* [Problem requirements] From the entries below, copy each line in which the word "lines" occurs.

* [Task material]
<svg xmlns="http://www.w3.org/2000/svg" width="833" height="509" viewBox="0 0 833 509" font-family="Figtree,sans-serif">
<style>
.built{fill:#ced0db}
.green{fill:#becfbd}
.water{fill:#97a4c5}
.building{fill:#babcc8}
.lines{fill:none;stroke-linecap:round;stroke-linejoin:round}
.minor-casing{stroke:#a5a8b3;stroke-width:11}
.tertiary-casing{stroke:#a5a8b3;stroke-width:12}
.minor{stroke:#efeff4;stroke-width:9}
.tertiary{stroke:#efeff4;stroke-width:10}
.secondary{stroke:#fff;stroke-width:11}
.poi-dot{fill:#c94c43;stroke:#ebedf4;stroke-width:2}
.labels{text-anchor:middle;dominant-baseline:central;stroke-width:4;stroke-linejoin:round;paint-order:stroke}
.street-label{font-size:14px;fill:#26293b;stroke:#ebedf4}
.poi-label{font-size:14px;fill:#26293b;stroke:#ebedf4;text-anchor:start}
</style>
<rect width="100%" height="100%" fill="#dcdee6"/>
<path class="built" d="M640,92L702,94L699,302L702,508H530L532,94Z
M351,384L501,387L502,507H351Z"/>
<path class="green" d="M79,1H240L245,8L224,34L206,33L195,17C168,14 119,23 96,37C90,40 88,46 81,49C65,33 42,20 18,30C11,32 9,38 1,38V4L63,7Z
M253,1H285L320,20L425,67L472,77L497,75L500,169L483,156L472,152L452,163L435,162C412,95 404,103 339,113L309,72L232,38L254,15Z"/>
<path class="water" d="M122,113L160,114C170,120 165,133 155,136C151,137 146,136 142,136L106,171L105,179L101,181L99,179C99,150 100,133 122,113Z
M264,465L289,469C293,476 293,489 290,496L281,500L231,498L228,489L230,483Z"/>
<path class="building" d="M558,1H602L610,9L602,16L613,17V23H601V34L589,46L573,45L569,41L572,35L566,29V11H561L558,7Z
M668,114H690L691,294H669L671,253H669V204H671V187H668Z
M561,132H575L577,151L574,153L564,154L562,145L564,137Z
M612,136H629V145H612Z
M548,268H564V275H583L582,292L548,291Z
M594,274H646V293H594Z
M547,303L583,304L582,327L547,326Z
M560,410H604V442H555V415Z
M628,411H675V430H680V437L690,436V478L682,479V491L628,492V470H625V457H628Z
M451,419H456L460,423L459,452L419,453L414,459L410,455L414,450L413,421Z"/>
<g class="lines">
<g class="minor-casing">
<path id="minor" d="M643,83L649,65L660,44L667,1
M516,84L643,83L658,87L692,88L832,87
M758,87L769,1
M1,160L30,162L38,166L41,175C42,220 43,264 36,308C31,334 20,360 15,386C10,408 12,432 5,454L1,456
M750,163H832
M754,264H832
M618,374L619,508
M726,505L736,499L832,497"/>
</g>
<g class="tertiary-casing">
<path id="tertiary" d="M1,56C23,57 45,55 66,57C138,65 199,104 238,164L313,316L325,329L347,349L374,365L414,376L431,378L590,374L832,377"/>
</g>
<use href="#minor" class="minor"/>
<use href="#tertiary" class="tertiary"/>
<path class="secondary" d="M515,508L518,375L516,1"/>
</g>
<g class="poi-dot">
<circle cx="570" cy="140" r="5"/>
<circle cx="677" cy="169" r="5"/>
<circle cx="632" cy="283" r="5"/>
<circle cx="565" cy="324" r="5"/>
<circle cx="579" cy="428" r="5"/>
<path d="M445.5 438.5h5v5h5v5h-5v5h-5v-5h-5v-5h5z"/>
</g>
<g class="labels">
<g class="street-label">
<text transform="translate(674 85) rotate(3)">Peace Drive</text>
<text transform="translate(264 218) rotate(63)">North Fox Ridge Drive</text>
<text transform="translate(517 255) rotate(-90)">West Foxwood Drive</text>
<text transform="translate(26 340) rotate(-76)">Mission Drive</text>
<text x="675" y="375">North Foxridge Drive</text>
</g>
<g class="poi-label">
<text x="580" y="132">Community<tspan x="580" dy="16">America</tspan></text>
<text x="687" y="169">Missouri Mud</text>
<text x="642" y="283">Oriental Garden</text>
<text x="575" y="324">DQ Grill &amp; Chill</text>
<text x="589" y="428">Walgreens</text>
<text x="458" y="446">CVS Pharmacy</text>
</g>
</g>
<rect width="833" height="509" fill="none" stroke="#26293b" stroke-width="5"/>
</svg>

* [Problem solution]
.lines{fill:none;stroke-linecap:round;stroke-linejoin:round}
<g class="lines">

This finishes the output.